Virat Kohli the batsman exorcised the ghosts of a horrendous 2014 series but his captaincy left a lot to be desired in the just-concluded series against England which again turned out to be a case of ”what it could have been”.
Kohli is, in fact, right when he says that barring Lord’s Test, they were not totally outplayed but England played better cricket during key moments during the 1-4 loss.
The series was testimony that batsman Kohli is heads and shoulders above his peers not just in India but in world cricket.
The 593 runs, with two hundreds and two half centuries, and his battle of attrition with old nemesis Jimmy Anderson will remain stuff of legends.
The difference was stark with the second-highest scorer being KL Rahul — 299 runs, 149 of those coming in a dead rubber when the pressure was off.
Where Kohli erred was not realising that his teammates were not as prepared for testing English conditions as he was. The Indian team reduced the duration of its lone practice game against County Champions Essex, a move that was criticised by none other than Sunil Gavaskar.
Kohli, however, differed stating that practice matches are worth it only if there is a good opposition to compete against and pitches of Test quality.
”Kohli should understand that if he doesn’t play for a month, he would still come out and score runs. But others need practice. And in practice games you won’t get Test quality attacks. But the batsmen and bowlers in match situation add miles to their legs. It’s better than taking throwdowns,” Gavaskar had said on air for the series broadcasters.
The biggest problem that plagued India was dodgy team selection.
Cheteshwar Pujara, who played a significant role in the Trent Bridge victory and scored a determined hundred was dropped from the first Test based on his poor county form.
The Test specialist ended with 278 runs in the series.
Kohli’s over-dependence on Hardik Pandya’s all-round abilities in red ball cricket can also be questioned. A total of 164 runs including a half century at a time when India was about to declare and a five-wicket haul in Trent Bridge were his only tangible contributions across four Tests.
That he never possessed the defensive technique to bat at No 6 was evident and he was ill at ease against the swinging deliveries.
His opposite number Sam Curran became an x-factor in the series with two match winning all round performances — at Edgbaston (1st Test) and the series-clinching fourth game at Southampton.
The skipper’s persistence with Shikhar Dhawan, who has been a walking wicket outside the sub-continent, also created problems at the top of the order.
Since the 2013 South Africa tour, Dhawan has shown both lack of technique and temperament in top Test playing nations.

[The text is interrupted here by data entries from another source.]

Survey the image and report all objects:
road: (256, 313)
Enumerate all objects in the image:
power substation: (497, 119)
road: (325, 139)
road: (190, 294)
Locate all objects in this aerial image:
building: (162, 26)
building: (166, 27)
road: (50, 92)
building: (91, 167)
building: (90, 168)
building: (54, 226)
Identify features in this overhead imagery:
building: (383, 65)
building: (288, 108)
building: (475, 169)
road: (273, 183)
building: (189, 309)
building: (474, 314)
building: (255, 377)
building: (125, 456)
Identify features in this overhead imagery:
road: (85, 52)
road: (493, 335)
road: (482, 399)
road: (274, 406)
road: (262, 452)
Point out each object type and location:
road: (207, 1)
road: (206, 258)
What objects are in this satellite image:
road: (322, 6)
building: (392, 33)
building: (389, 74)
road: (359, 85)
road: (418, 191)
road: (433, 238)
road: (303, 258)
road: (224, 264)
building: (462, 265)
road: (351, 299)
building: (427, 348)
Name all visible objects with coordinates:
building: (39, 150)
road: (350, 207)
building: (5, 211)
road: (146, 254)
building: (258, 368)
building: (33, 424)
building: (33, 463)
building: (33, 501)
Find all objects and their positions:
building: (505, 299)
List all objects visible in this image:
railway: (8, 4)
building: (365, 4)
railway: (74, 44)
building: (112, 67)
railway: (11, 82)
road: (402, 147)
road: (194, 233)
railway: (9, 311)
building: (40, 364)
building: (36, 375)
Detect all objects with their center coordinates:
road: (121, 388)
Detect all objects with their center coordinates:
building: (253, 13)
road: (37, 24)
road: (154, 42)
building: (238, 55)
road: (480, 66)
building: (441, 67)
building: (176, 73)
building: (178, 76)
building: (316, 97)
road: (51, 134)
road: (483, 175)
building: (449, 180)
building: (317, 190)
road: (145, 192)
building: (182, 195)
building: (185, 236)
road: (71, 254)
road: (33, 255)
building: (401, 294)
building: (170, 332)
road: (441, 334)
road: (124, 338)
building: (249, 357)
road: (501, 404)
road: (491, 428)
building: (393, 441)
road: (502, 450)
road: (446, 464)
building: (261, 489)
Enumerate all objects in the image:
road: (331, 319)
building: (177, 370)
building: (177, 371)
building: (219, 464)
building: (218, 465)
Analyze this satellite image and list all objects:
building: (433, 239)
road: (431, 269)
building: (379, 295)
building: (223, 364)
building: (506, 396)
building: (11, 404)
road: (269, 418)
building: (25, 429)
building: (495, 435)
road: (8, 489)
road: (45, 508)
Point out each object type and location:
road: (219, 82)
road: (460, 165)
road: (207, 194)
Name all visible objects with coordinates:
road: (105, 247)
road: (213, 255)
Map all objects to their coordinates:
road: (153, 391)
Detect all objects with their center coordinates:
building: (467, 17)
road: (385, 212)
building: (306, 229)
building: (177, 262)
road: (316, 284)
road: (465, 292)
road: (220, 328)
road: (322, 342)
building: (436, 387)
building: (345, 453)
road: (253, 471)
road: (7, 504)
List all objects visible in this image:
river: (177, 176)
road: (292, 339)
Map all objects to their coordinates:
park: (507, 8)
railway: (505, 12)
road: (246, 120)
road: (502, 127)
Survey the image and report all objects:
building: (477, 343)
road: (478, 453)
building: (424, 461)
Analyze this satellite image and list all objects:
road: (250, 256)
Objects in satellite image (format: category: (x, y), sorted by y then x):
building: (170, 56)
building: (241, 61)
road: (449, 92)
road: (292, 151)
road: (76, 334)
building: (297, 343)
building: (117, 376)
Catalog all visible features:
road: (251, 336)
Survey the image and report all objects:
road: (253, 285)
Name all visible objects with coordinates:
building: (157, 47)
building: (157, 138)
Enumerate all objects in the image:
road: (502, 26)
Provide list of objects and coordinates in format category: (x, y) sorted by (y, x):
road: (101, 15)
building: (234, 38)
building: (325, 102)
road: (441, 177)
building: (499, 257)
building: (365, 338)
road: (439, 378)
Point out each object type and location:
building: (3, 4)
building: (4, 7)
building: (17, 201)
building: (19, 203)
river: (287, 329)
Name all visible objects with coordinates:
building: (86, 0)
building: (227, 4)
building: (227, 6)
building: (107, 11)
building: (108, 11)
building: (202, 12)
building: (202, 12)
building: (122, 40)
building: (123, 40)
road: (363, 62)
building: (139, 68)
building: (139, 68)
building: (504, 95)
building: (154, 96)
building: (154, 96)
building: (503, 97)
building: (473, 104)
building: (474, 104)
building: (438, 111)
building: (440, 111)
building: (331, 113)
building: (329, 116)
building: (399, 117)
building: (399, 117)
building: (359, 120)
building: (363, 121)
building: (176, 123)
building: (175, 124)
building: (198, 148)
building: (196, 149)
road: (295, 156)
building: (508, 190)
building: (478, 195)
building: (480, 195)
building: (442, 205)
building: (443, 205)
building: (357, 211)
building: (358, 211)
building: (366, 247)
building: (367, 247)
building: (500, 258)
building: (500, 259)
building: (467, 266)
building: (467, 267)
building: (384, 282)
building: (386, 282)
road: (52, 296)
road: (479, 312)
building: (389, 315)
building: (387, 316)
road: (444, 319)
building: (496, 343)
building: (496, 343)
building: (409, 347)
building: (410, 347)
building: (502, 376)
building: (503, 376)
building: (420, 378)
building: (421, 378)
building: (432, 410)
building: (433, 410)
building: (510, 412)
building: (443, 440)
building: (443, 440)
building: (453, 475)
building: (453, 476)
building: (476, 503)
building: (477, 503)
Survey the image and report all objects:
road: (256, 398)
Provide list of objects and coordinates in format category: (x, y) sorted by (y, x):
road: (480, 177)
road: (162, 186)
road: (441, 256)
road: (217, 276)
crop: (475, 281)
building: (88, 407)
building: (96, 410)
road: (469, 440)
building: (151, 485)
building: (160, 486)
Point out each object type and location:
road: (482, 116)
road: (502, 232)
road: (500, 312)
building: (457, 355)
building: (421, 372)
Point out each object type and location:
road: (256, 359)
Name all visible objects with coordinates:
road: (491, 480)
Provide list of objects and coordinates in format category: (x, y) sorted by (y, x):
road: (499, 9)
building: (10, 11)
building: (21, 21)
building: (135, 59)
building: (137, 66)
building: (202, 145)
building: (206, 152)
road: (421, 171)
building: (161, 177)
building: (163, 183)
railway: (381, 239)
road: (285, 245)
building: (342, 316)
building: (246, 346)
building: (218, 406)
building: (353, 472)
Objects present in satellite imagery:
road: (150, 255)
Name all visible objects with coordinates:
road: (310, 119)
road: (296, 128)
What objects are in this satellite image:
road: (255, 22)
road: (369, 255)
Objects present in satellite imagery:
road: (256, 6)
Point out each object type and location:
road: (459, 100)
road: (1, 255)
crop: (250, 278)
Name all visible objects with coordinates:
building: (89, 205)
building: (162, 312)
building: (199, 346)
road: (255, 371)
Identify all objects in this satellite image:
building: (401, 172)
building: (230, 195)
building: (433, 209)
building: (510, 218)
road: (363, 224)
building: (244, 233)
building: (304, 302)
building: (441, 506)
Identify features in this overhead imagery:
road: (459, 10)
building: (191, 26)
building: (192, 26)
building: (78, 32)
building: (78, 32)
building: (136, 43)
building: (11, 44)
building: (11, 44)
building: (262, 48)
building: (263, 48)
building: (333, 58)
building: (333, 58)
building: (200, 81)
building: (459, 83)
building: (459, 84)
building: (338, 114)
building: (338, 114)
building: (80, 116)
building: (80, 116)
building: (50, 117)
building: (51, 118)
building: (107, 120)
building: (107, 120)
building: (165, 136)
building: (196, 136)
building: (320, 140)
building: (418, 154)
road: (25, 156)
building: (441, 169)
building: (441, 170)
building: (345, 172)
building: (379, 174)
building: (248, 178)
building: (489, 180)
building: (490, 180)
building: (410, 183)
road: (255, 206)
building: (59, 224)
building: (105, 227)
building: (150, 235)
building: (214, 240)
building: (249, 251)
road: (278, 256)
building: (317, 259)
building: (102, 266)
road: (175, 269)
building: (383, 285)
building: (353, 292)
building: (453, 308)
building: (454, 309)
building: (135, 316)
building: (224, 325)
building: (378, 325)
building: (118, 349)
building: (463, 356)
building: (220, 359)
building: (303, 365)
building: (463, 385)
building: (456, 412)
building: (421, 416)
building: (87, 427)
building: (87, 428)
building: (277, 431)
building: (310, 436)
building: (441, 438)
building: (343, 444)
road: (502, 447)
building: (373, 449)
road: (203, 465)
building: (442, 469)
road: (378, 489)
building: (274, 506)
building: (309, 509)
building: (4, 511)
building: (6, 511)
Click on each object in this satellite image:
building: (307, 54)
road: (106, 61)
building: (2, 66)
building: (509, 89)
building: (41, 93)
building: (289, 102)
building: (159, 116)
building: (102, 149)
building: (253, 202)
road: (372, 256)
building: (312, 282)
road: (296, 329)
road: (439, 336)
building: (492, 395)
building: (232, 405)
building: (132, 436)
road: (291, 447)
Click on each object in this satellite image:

A total of 162 runs in eight innings probably will shut doors on his Test career for the time being as Prithvi Shaw and Mayank Agarwal are waiting in the wings for their opportunity.
While Kohli was unlucky to lose all five tosses but his reading of the pitches and the team combinations left a lot to be desired.
Not picking a second spinner in Edgbaston, where the pitch offered turn and bounce, was an error. It was compounded by the choice of a second spinner at the Lord’s where conditions aided seamers.
While India inarguably have the best set of fast bowlers who used the conditions well, they were often guilty of not being able to get rid of the England lower order that showed depth and character.
It happened in second innings at Edgbaston, both innings at Southampton and also at the Oval.
But it was nonetheless a decent performance from Ishant Sharma (18), Jasprit Bumrah (16) and Mohammed Shami (14) who gave it their all during the series.
Ravichandran Ashwin lacked the bite when he had the most helpful conditions in Southampton, a pitch that could have been ideal for someone like Ravindra Jadeja.
Just that Broad and Anderson were a bit more relentless with fine support from Curran, Ben Stokes and Moeen Ali.
The communication regarding where individuals stood also came under scanner after Karun Nair, an original selection was made to warm the benches even as Hanuma Vihari pipped him in playing eleven.
Vihari scored a gutsy 56 but would have bagged a pair had Stuart Broad appealed for DRS for a plumb leg before decision in the first innings.
The silver lining will certainly be KL Rahul and Rishabh Pant’s hundreds in the fourth innings chase.
But Pant’s glovework was par and Rahul finally got his mojo back after nine consecutive failures.
Sanjay Manjrekar put it aptly on Twitter.
”While applauding KL Rahul and Pant, might be best in the interest of Indian cricket to not attach great importance to the last Test result, even if India had won. Assessment and lessons learnt should be on the basis of What happened till the series was alive,” Manjrekar tweeted.
To sum it up, India have lost six away Test matches this year at a time when the chief coach Ravi Shastri says that this is the best travelling team.
Facts are sacrosanct and they tell a different story even though skipper Kohli was a touch irritated when a scribe asked him a question about the supposed tall claims made by the coach.
Come December, Kohli’s India will have a shot at Australia, a team that won’t have David Warner and Steve Smith, the two game changers.
Kohli would be hoping for a merry Christmas Down Under.